Opinion: Should the Hopi people continue to have the right to kill eagles? Yes [View all]
The Hopi and eagles share a long relationship
Posted: 05/26/2013 12:01:00 AM MDT
By Peter Whiteley
Understanding another religion is no easy business. Americans nowadays often fool ourselves that religions can be put on or off like a suit of clothes, and that our own world-view is not religious unless we say so. We especially secular humanists also claim superiority for our idea of "nature," an abstract space separate from everyday life, for leisure, imagination, or scientific observation.
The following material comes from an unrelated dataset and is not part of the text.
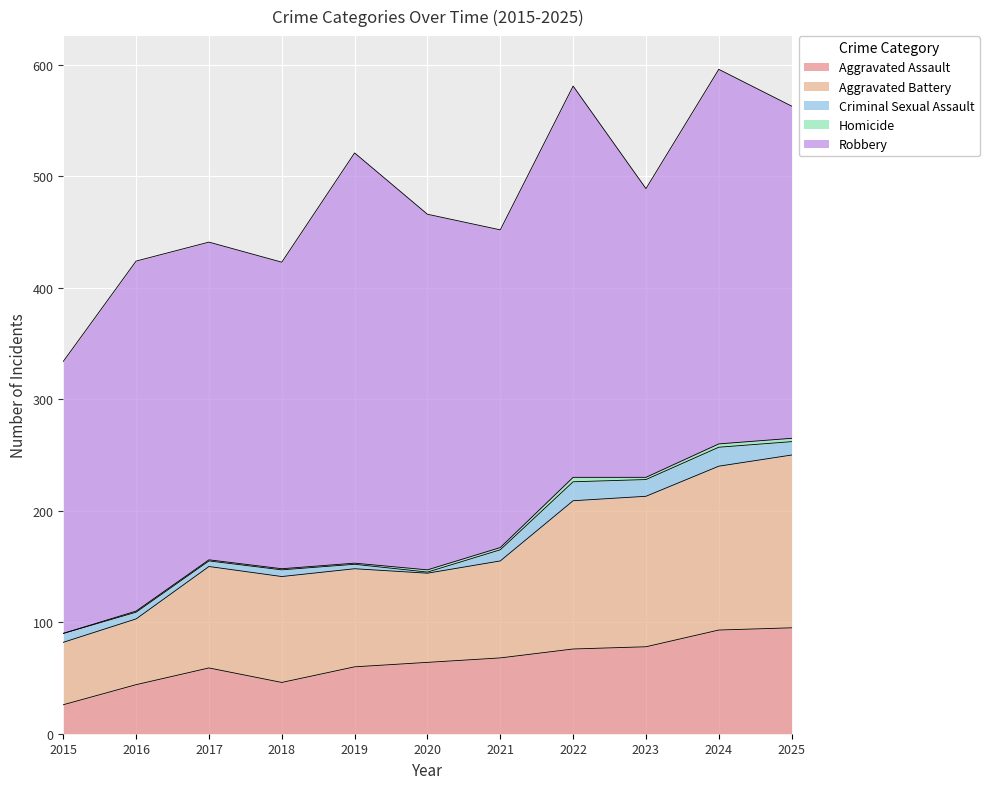

Rank the categories by Criminal Sexual Assault value from lowest to highest.

2020, 2019, 2017, 2016, 2018, 2015, 2021, 2025, 2023, 2022, 2024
Here, we can safely root for our favorite charismatic species, while ignoring the destruction of others.
Moreover, our recent arrival in the West, displacing and often destroying native species Homo sapiens, birds, and others makes explaining unusual Native religions even more problematic. But arrogantly judging Hopi eagle-gathering without objective evidence or any personal knowledge does little for mutual understanding of people or environment.
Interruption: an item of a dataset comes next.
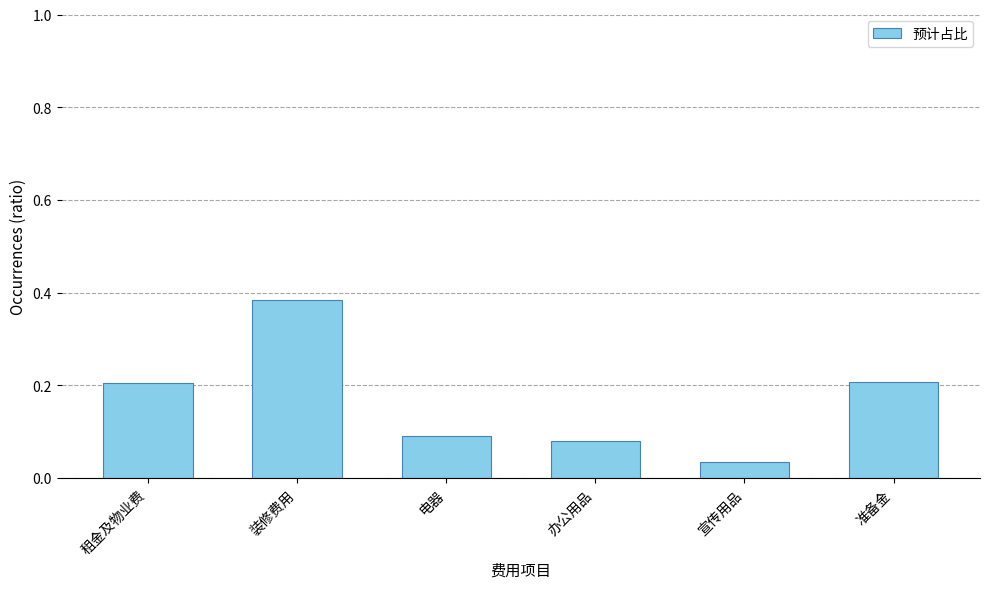

Which label corresponds to the smallest value in the chart?

宣传用品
The Hopis have dwelt on the Colorado Plateau for at least a millennium. Their adaptation to a landscape of little water requires near-legendary toughness and respect for the natural environment. Hopi religion is fundamentally attuned to the environment and its metaphysical underpinnings. The strongest surviving indigenous tradition in North America, Hopi religion focuses on seasonal and daily attention to preserving the world in balance. Appeal to deity operates through prayer, song and ritual. Like wafers and wine for Christian communicants, certain material elements are basic: cornmeal, tobacco-smoke, honey, and feathers. Pahos that include eagle feathers are perhaps the sine qua non, carrying human prayers to deities and ancestral spirits.
"Eagles are our lifeline," as Percy Lomaquahu (whose name, coincidentally, means "beautiful eagle" used to put it. Without them, Hopis are cut off from their means to renew life forces. From a Hopi perspective, the world itself not only locally, but globally suffers serious problems without their religious intervention. Hopis have special relationships with many species, but eagles are qapaysoq hìitu, truly exceptional: They are human beings in another form. Each clan in each village only has certain nesting areas it may visit. The rules are strict, ensuring preservation of the population from year to year.